Há viagens em que o tempo muda constantemente.
E não falamos só da chuva.
O Caminho de Santiago tem algo difícil de explicar até o fazeres. Começas a pensar em quilómetros, etapas ou lugares para dormir. Mas depois de vários dias a caminhar, acabas por perceber que o importante acontece no meio. Nas conversas improvisadas. Nos silêncios. Nos caminhos enlameados. Na roupa que repetes vezes sem conta porque simplesmente funciona.
Porque quando levas uma mochila durante dias, começas a valorizar as coisas de outra maneira.
O conforto deixa de ser um luxo e torna-se numa necessidade real. E é aí que uma boa t-shirt muda completamente a experiência.
Não é preciso levar demasiadas peças. De facto, provavelmente acabarás por usar sempre as mesmas. As mais confortáveis. As que secam rápido. As que não incomodam depois de horas a caminhar. As que podes usar debaixo da chuva e voltar a vestir no dia seguinte sem pensar muito.
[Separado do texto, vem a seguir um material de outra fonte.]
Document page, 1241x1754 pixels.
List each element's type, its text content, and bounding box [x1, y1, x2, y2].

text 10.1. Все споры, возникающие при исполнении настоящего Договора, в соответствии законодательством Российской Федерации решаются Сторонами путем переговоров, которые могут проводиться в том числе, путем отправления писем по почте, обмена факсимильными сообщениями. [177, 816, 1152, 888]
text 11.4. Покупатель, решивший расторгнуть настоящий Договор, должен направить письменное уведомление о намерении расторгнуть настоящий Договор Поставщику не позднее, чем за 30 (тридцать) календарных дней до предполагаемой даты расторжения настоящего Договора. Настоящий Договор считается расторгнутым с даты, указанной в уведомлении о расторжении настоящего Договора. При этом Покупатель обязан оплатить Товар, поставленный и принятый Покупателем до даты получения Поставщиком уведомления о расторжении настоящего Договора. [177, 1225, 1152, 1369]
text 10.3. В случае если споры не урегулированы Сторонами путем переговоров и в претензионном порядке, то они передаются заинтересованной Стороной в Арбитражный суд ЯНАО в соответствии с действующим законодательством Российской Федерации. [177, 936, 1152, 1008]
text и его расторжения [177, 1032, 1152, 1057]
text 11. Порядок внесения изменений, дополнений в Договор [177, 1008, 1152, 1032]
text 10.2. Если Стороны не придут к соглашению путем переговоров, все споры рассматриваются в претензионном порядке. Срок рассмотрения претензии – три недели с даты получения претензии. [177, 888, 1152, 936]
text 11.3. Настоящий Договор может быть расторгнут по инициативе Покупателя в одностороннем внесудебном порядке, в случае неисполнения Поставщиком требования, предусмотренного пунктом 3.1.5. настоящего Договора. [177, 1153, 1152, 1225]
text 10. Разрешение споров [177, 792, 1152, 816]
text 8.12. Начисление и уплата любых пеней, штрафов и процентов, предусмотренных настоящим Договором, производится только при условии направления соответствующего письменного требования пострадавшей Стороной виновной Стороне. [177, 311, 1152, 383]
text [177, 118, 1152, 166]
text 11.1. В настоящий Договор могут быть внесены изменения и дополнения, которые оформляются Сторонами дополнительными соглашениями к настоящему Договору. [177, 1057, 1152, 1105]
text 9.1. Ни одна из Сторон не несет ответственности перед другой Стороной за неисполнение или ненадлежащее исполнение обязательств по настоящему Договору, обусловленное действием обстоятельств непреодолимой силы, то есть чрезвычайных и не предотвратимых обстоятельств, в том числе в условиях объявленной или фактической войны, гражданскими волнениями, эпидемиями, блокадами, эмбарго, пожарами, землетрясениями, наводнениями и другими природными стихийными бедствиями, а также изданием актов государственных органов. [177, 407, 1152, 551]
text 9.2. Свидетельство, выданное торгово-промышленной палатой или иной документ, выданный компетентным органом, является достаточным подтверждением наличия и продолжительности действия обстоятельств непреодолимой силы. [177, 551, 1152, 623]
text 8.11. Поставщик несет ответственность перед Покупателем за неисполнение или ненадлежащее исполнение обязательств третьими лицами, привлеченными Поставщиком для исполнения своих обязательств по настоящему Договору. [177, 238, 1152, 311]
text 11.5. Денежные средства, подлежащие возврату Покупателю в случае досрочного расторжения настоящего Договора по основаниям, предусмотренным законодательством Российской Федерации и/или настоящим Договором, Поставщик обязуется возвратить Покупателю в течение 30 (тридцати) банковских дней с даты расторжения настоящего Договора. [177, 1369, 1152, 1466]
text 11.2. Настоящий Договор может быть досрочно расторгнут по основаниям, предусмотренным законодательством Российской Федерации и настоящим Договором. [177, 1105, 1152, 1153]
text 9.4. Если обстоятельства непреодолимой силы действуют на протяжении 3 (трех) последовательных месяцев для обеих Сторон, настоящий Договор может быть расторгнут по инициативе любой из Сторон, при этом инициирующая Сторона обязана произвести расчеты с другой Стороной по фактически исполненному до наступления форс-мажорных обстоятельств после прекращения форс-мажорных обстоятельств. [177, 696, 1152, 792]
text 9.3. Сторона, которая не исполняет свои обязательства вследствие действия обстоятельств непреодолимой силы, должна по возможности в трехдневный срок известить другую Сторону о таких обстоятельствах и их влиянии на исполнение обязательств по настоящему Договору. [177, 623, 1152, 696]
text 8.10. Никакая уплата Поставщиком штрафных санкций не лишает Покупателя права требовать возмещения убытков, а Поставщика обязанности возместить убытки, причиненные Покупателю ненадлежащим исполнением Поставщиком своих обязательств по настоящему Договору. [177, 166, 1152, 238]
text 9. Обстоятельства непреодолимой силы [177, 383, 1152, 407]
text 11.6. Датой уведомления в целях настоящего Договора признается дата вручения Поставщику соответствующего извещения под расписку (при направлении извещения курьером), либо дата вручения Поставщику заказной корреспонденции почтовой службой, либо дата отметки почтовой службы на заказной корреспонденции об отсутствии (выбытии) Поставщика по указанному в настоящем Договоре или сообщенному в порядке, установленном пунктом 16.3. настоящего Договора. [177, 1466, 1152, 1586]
O Caminho tem uma forma curiosa de simplificar tudo.
Cada manhã começa parecida, mas nunca é igual. O clima muda rápido. A paisagem muda rápido. Até tu mudas rápido. Há momentos em que o sol aparece de repente depois de horas de chuva e tudo parece diferente durante alguns minutos. Outros em que o cansaço aperta e qualquer pequeno detalhe faz a diferença.

E ainda assim, quase sempre acabas a sorrir.
Talvez porque o Caminho não é realmente sobre chegar a Santiago. É sobre aprender a viver mais leve. Sobre perceber que muitas vezes precisamos de menos coisas do que pensamos para nos sentirmos bem.
Uma mochila confortável. Uns ténis que aguentem a lama. Um boné para te proteger do sol quando aparece. E uma t-shirt que possas usar durante horas sem te aperceberes que a tens vestida.
O resto costuma ser desnecessário.
Também há algo especial na forma como as peças envelhecem depois de uma viagem assim. A roupa deixa de ser completamente nova, mas começa a ter história. As t-shirts enchem-se de chuva, pó, quilómetros e memórias. E provavelmente é por isso que acabamos por gostar ainda mais delas quando regressamos a casa.
Porque algumas peças não se usam só.
Vivem-se.
O Caminho de Santiago tem dias fáceis e dias desconfortáveis. Dias em que tudo corre bem e outros em que só queres chegar o mais rápido possível ao próximo refúgio. Mas é precisamente por isso que deixa marca. Porque obriga a adaptar-se constantemente. A continuar a caminhar mesmo que o tempo mude. Mesmo que chova. Mesmo que o corpo se canse.
E talvez aí esteja parte da sua magia.
Entender que não é preciso esperar que tudo seja perfeito para desfrutar da viagem.
Porque, no fim, o Caminho muda o tempo constantemente. Mas as melhores histórias quase nunca acontecem quando tudo corre exatamente como estava previsto.